Bluefin tuna in particular, are very popular with sushi fans and as a result of the voracious consumption are perilously close to collapse. You might imagine the U.S. government would intervene and protect them, but this is not the case, “The Obama administration in May declined to protect the Atlantic bluefin tuna under the Endangered Species Act.” (Source: LA Times)

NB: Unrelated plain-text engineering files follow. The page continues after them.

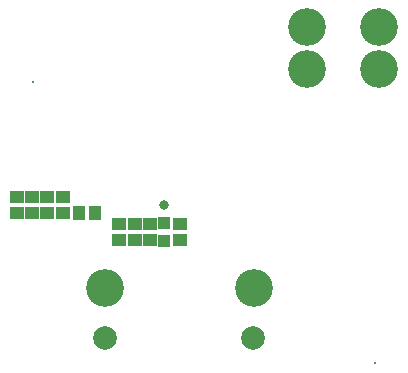
<source format=gbs>
G04*
G04 #@! TF.GenerationSoftware,Altium Limited,Altium Designer,20.0.9 (164)*
G04*
G04 Layer_Color=16711935*
%FSLAX25Y25*%
%MOIN*%
G70*
G01*
G75*
%ADD38R,0.04143X0.04537*%
%ADD42R,0.04537X0.04143*%
%ADD43R,0.04147X0.04147*%
%ADD57C,0.00800*%
%ADD58C,0.07887*%
%ADD59C,0.12611*%
%ADD60C,0.03162*%
D38*
X44587Y62205D02*
D03*
X49902D02*
D03*
D42*
X77953Y58563D02*
D03*
Y53248D02*
D03*
X38976Y62303D02*
D03*
Y67618D02*
D03*
X57874Y53248D02*
D03*
Y58563D02*
D03*
X68110Y58563D02*
D03*
Y53248D02*
D03*
X62992Y58563D02*
D03*
Y53248D02*
D03*
X23622Y62303D02*
D03*
Y67618D02*
D03*
X28740Y62303D02*
D03*
Y67618D02*
D03*
X33858Y62303D02*
D03*
Y67618D02*
D03*
D43*
X72835Y52854D02*
D03*
Y58957D02*
D03*
D57*
X29146Y106035D02*
D03*
X143122Y12335D02*
D03*
D58*
X102500Y20669D02*
D03*
X53000D02*
D03*
D59*
X120484Y124146D02*
D03*
X144500D02*
D03*
Y110169D02*
D03*
X120484D02*
D03*
X53161Y37138D02*
D03*
X102768D02*
D03*
D60*
X72835Y64961D02*
D03*
M02*

</source>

The great majority of bluefin is eaten in Japan, but sushi has become quite popular in the affluent Western countries, so there is extra demand for it. Baja Aquafarms is trying to grow and manage bluefin tuna in about twenty to thirty pens located in the waters of northern Baja California, near the Coronado Islands. Their farming practice is not conventional though, because it depends on catching wild bluefin and then using the pens to fatten them, rather than for breeding. The downside of this method is they are removing young tuna from oceans, and they do not reproduce which both diminishes the population and the dwindling gene pool.

In Japan, bluefin tuna have been raised from eggs to maturity and sold for consumption, but this happened only at one university, according to the LA Times.

If this full cycle tuna aquaculture can ever be made into a consistently repeatable commercial process and expanded to other tuna species, then it could take pressure off the remaining wild tuna.

The other option is to have the large canned-tuna companies stop aggressively promoting their tuna products, but considering their past and present behaviour, this contingency seems very unlikely.